Apunta que mucha gente tarda tiempo en reparar sus relojes y es más caro luego, ya que los mecanismos se atrofian, hay que cambiar piezas y eso cuesta. Agrega que el mantenimiento de un reloj de una marca de prestigio llega a costar hasta mil pesos, pero si hay necesidad de cambiarle piezas su costo se eleva.
Antes, recuerda, la mayoría de la gente en Querétaro usaba reloj y el trabajo abundaba, pues en los tres bancos de trabajo siempre había alguien arreglando una de estas piezas.
Don Toño cumplirá en agosto próximo 50 años de relojero y, en todo este tiempo, por sus manos han pasado de todo tipo de relojes, como los Rolex, los más caros que ha visto.
Añade que de los relojeros que sobreviven, de los que tienen “herederos” de su oficio, él es uno de los pocos, ya que los hijos de sus colegas han optado por abrazar otras profesiones.

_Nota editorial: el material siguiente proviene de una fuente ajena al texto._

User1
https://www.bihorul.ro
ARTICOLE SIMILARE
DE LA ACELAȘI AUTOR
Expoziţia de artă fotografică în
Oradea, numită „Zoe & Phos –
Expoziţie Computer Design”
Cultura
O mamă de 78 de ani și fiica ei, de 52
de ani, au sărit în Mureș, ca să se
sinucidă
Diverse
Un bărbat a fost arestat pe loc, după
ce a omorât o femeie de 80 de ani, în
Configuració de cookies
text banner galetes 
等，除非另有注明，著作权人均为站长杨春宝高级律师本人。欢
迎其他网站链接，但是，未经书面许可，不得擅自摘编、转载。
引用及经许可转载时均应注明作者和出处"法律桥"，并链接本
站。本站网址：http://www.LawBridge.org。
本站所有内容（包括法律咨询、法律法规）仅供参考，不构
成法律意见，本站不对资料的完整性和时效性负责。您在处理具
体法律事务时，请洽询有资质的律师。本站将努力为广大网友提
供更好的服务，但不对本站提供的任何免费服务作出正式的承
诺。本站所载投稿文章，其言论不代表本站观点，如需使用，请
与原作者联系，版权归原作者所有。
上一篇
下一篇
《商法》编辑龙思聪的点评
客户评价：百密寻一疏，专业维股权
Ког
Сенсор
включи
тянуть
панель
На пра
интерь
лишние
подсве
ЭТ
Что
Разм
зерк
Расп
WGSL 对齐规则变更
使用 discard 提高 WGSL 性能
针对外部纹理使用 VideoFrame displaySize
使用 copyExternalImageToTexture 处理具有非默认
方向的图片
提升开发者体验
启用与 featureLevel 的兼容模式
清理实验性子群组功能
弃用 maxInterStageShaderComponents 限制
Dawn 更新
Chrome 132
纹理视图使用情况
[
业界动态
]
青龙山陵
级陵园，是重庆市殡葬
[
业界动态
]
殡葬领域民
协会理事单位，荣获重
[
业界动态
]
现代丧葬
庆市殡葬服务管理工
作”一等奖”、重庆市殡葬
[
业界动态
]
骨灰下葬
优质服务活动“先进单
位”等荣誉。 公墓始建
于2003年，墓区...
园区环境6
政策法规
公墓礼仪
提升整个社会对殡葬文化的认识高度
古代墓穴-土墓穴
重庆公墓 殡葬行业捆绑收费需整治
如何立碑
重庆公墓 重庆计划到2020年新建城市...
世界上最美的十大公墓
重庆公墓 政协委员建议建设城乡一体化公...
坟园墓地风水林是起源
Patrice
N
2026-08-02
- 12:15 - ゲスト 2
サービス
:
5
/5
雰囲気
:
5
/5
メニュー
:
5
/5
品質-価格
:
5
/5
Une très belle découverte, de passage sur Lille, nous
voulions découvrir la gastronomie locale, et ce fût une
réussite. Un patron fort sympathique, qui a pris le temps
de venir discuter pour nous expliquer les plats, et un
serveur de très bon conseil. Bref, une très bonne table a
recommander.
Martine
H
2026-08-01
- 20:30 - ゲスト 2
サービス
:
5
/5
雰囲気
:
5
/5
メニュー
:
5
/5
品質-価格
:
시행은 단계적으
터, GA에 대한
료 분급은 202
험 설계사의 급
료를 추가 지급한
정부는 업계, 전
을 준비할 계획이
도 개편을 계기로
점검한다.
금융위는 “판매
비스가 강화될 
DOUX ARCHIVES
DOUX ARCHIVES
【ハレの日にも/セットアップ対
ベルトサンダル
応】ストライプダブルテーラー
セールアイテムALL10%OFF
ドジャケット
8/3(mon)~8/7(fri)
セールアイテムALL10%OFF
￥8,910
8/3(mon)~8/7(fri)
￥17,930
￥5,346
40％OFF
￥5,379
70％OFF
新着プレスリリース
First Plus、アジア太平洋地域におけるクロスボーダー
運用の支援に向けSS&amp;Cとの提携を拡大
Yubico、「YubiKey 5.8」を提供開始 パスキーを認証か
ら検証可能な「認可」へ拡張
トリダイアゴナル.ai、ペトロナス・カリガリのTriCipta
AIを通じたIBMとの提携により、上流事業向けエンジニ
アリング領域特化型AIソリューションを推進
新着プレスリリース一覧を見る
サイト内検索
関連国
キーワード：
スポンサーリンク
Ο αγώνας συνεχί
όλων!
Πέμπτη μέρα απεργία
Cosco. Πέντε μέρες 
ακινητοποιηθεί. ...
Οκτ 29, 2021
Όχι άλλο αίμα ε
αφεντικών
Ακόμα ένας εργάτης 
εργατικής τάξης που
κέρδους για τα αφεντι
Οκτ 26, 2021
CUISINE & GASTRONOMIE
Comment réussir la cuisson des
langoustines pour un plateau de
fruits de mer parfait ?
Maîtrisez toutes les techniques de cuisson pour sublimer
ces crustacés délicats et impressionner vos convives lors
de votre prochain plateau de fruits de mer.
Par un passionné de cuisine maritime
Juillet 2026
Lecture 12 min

Considera que de aquí a algunos años “los que estamos nos vamos a terminar y no va a haber quién nos apoye. Él [Marco Antonio] a ver hasta donde llega”, precisa, al tiempo que recuerda que otro maestro relojero tiene un hijo que comienza a seguir sus pasos, aunque hay poca descendencia, además de que algunos ya ven minada su salud y sus sentidos por, paradójicamente, los años y el tiempo.
Algunos clientes llegan cuando don Toño platica. Interrumpe la charla para atenderlos. Uno regresa a ver en qué estado se encuentra un reloj que llevó a reparar. Otro va a cambiar una pila. Trabajos que son resueltos en pocos minutos.
Puntualiza que los relojes perdurarán por mucho tiempo, ya que las grandes marcas siguen en producción; pero el oficio como tal tiende a desaparecer, pues muchos ya son desechables y no tiene caso arreglarlos.
Don Antonio tiene varias piezas que podrían estar un museo, como un reloj de mesa, con marco plateado y dorado, que según el maestro relojero sería de la década de los 40 del siglo pasado, pieza que podría pertenecer a cualquier museo y que aún funciona tras darle cuerda.
Guarda otro reloj, uno de bolsillo, que al menos tiene 60 años y cuyas manecillas marcaron los minutos y las horas de su o sus dueños, cuyos nombres se pierden en el pasado.
Con humor, el relojero dice: “Al tiempo hay que matarlo. El tiempo nosotros lo hacemos, nosotros lo manejamos. Quiere que se adelante su reloj, lo adelantamos. Quiere que se atrase su reloj, lo atrasamos. El tiempo es relativo, como decía [Albert] Einstein”.
El tic tac de los relojes acompaña a padre e hijo en El Zafiro. La música se detuvo, pero la sinfonía de los relojes sigue el trabajo de los hombres, quienes resisten el paso del tiempo y de la modernidad, con sus modas perecederas y productos con obsolescencia programada.